◆ **Excerto escolhido**:
Luz e Sombra

Sunday, April 03, 2005

O Aviso; 500 palavras (muito especiais) para um blog

O Aviso
Palavras sábias que escorrem com a água fresca de um ribeiro de montanha no início da primavera, após o degelo do manto branco que cobriu as altas serranias durante os álgidos dias de inverno. Palavras válidas e marcantes, ditadas por lábios de quem viveu a experiência, de quem foi figura, realizador e testemunha do seu próprio drama, do exclusivo e intransmissível momento de assombro, em que o corpo não se move, os olhos se fixam na imagem vibrante e sempre inesperada, a boca estanca aberta e gagueja ao proferir qualquer som ou palavra que reflicta a força e impacto do momento.
Eu ouvi dessas palavras, da boca da gente que me criou e que me viu ser criado, de irmãos de carne e sangue e de alma e éter, dos momentos de brilho e conforto, das lânguidas tardes de veraneio e copiosos dias de chuva outonal. Ouvi tais palavras provenientes de desconhecidos, de conhecimentos de ocasião, de casuais encontros entre milhares de tarefas diárias, no frémito de festas delirantes e decadentes entre sorrisos e absinto, entre cerveja e cheio a suor de quem labutou no ventre duros e exigente que são os campos deste país de gente pobre e trabalhadora.
Ouvia e olhava à minha volta, não compreendendo a dimensão dos avisos. O mundo continuava a girar, as gentes moviam-se pelas razões de sempre: medo, sofreguidão, fome, ódio, interesse, ganância, luxúria, obediência, demência, ardor, dor, e pouco, muito pouco amor. As estradas, ruas e vielas continuavam a serpentear por entre as mesmas casas, baldios, destroços e delirantes obras de engenharia, por entre os montes verdes ou de pedra seca e rasgada, mas as mesmas estradas, as mesmas casas, os mesmos montes... Porque haveria de as ver de outra forma, com outros olhos, sentir a pulsação com os meus mortais dedos e esperar outra melodia que não o mesmo batuque surdo e frio de todos os dias e de todas as horas de cada um desses dias?
Que saberiam todos eles, aquela classe ímpar de privilegiados e desprevenidos, de gente que me parecia tão comum, sem nenhuma auréola santa a alumiar-lhes os pensamentos, qual rodela de néon estridente que os destacaria entre o cinzento da mole humana que se move por entre os espaços sociais das nossas vidas? Porque seria tão importante o factor diferenciador que os distinguiam de mim, que lhes dava novos olhos, ouvidos e expressões, que lhes tornava o dia mais cheio, a vida plena de significado e lhes conferia tanta esperança e vontade de mudar um futuro que tantos querem traçado a negro e escarlate?

◆ **Registos brutos**:
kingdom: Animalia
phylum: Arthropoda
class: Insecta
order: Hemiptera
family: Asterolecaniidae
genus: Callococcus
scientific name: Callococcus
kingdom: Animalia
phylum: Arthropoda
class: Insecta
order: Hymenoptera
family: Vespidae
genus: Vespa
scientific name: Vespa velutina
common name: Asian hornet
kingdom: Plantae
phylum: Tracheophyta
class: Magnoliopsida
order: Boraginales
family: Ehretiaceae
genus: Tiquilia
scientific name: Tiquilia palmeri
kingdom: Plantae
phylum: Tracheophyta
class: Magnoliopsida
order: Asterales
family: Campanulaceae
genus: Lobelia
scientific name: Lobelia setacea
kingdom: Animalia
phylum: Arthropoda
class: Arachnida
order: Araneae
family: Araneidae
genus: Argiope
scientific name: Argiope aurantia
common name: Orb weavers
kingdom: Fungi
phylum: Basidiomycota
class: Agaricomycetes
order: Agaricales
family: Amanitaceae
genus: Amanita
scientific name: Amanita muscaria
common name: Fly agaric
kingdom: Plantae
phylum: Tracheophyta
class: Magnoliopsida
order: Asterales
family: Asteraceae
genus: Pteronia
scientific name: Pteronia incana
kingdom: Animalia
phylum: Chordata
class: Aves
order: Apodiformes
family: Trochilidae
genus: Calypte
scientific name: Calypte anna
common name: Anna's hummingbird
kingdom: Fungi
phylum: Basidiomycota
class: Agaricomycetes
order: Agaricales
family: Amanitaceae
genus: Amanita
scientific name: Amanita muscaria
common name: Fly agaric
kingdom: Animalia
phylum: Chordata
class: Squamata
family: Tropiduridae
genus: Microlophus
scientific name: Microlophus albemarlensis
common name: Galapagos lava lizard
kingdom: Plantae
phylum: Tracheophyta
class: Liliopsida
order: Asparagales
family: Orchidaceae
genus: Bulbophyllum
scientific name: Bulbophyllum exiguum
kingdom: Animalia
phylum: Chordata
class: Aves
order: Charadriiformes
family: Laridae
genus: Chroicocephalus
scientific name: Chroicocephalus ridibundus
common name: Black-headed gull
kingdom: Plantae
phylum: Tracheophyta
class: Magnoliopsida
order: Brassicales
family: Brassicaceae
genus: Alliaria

◆ **Instrução escrita**: No excerto escolhido, com que escorrem as palavras sábias descritas logo no início de «O Aviso»? A listagem não faz falta para este exercício.

◆ **Resposta ao exercício**: Com a água fresca de um ribeiro de montanha no início da primavera, após o degelo do manto branco que cobriu as altas serranias no inverno.